In Pakistan, the moratorium on capital punishment was lifted in 2014, after a gruesome attack on Peshawar’s Army Public School on December 16, 2014 left more than 150 people dead. Soon after, a National Action Plan was laid out to curb militancy in the country. The plan included lifting the six-year ban on death penalty. Initially, executions were only reinstated for those convicted of terrorism but by March 2015, the punishment was extended to all capital offences. At the time when the ban was lifted in 2014, Pakistan had the world’s largest number of death row prisoners: Nearly 8,000 inmates were toiling in prisons across the country. UN human rights spokesperson Rupert Colville urged Pakistan not to carry out the executions and human rights activists appealed to the government to reconsider their decision as many innocent people also stood to lose their lives from the decision. However, the government, in a decision fueled by the outrage over the Peshawar attack, chose to forge ahead with their chosen course of action. Two executions were carried out in a matter of days after the attack on the army school.

 

Pakistan, currently, is one of 56 countries in the world that still practices death penalty. In 2019, according to Amnesty International, it continued to hold the world’s largest death row population with 4, 225 people still awaiting their execution. The human rights organisation also reports that in 2019, 632 death sentences were given by Pakistani courts.

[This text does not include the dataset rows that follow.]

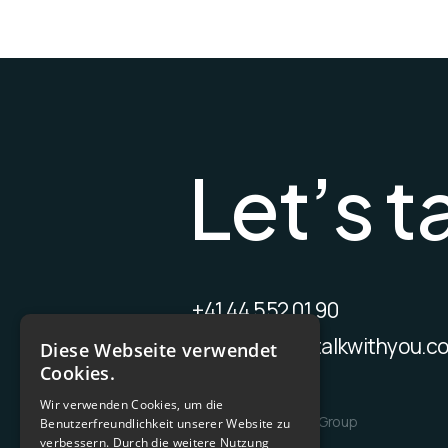
L
e
t
’
s
t
+41 44 552 01 90
contact@wetalkwithyou.c
Diese Webseite verwendet
Cookies.
Wir verwenden Cookies, um die
Benutzerfreundlichkeit unserer Website zu
verbessern. Durch die weitere Nutzung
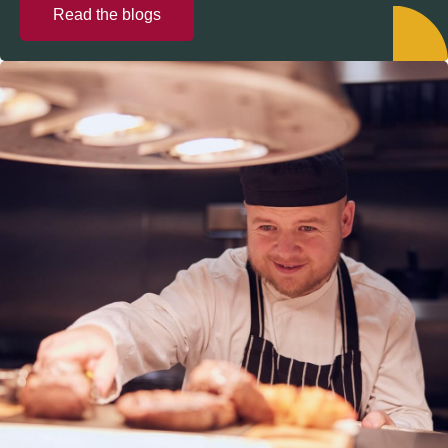
Read the blogs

Moreover, Pakistan’s penal code encompasses the death penalty for 33 crimes, which include, murder, kidnapping, adultery, gang rape and blasphemy.

 

For decades, the Pakistani police force has been notorious for extracting coerced confession through excessive use of violence. In many cases, suspects have been known to admit to the crime just from their sheer desperation for the torture inflicted by law enforcement officers to be over. The officers for their part can consider the matter closed so long as they’ve found someone to pin the crime on. Add to that, limitations in collection of forensic evidence and corruption in the form of overlooking the role of connected and influential guilty parties, have all contributed to the disparity and dilution of the rule of law within the justice system. And within that landscape, what now remains to be question is whether as a society to we want to responsible for punishing someone we can’t without a shadow of a doubt say is hundred per cent guilty of the crime. Or for that matter, can we ask ourselves if we want to be responsible for punishing someone and taking their lives even if they are guilty?